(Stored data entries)
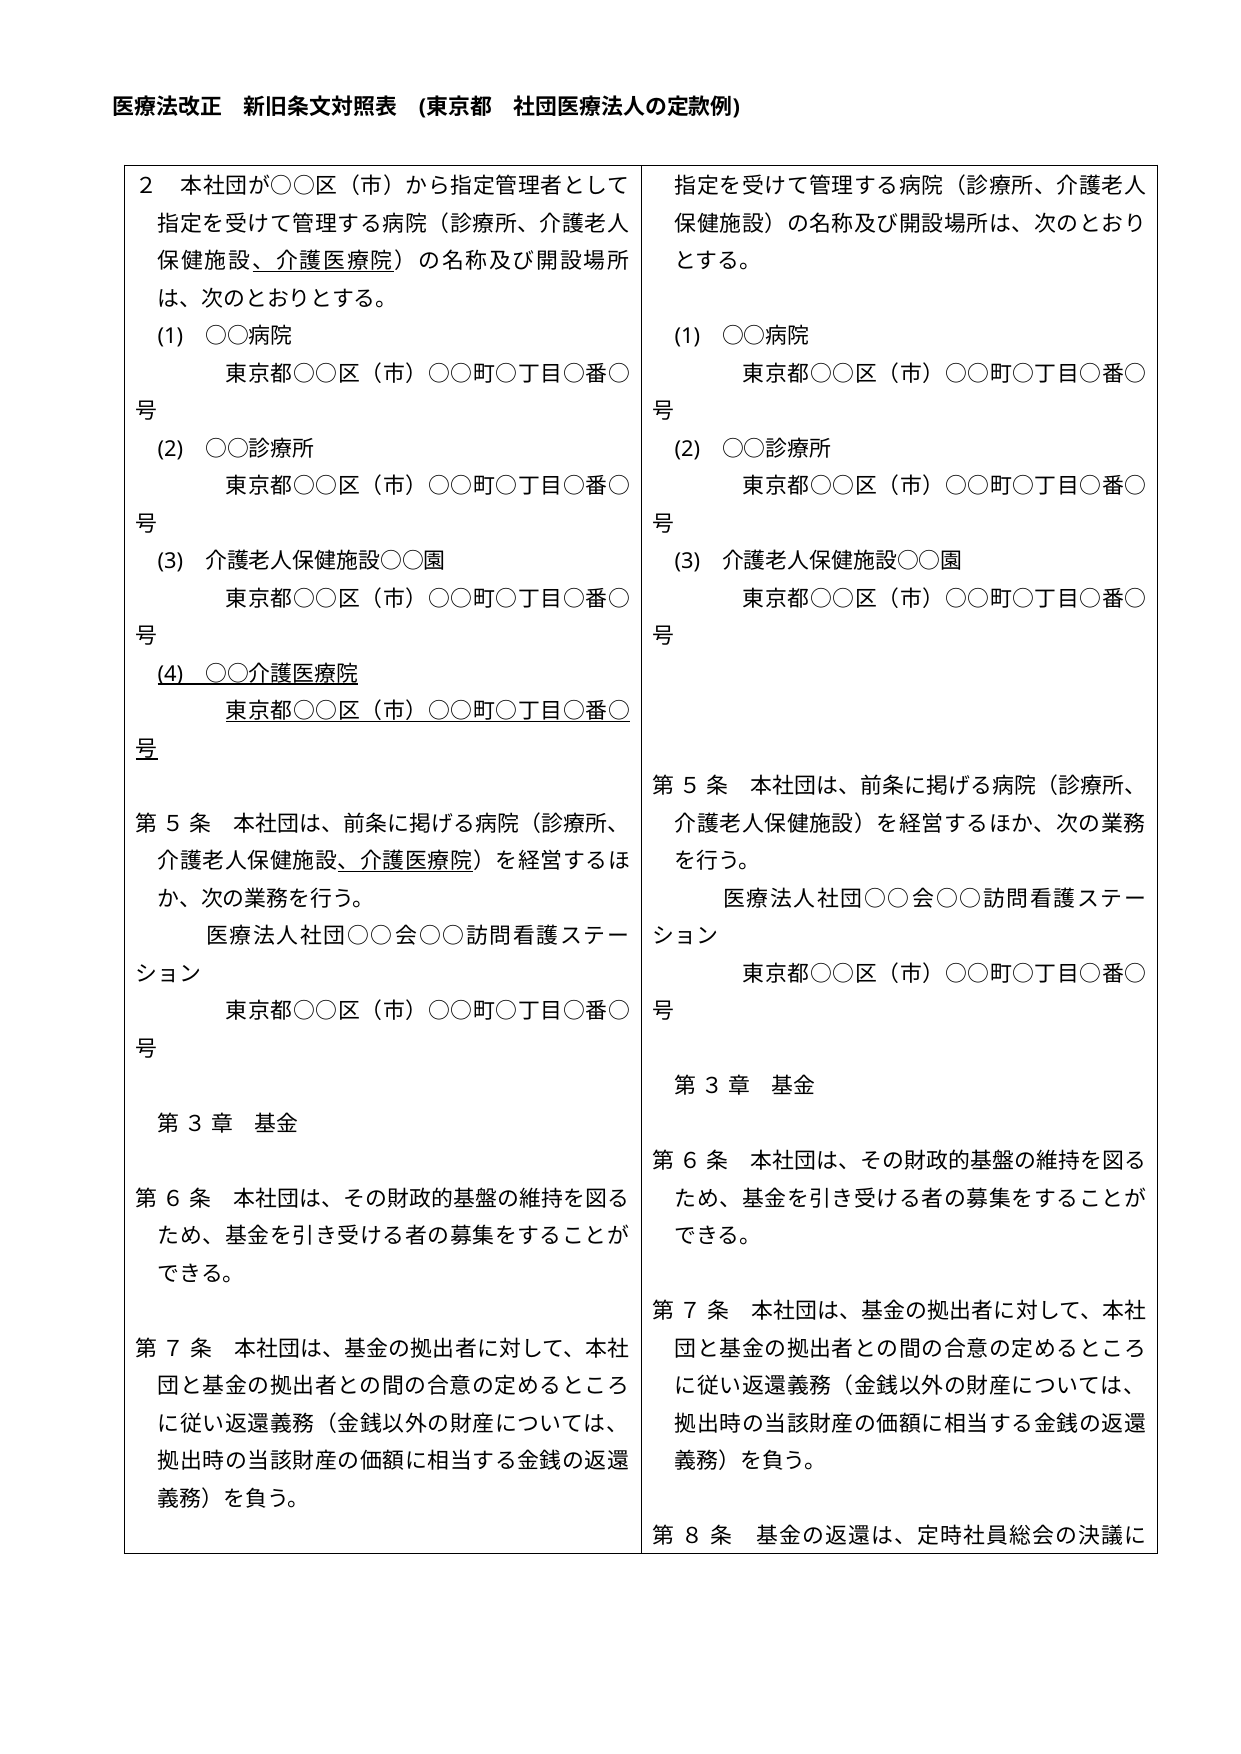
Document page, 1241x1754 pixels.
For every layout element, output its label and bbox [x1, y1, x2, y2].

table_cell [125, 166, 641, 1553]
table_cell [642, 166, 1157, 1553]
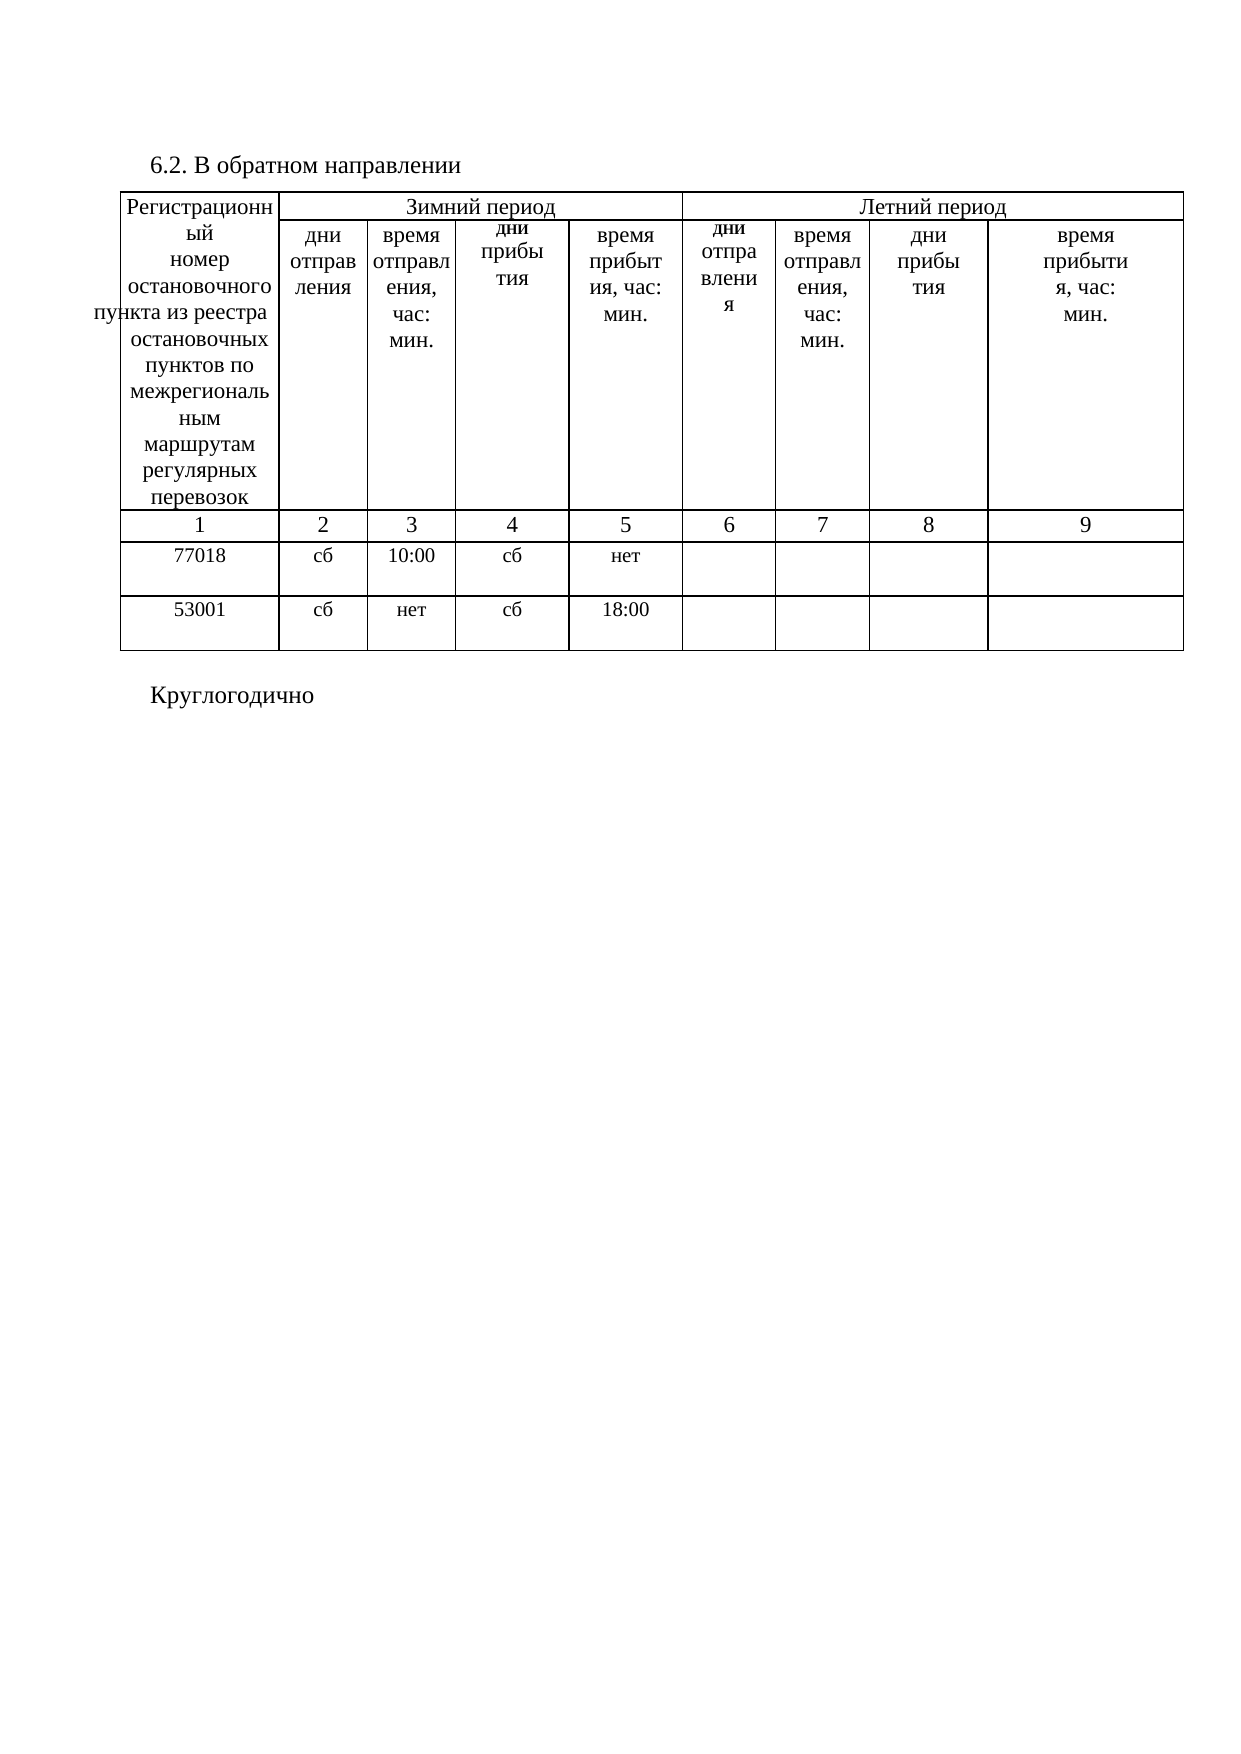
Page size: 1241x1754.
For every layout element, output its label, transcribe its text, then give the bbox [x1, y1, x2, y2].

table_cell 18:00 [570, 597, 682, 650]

- _EXERCISE PROMPT_
Print exactly the lines from the one with "Page size: 1241x1754." through the end of the data, inclusive.

- _EXPECTED OUTPUT_
Page size: 1241x1754.
For every layout element, output its label, transcribe its text, then give the bbox [x1, y1, x2, y2].

table_cell 18:00 [570, 597, 682, 650]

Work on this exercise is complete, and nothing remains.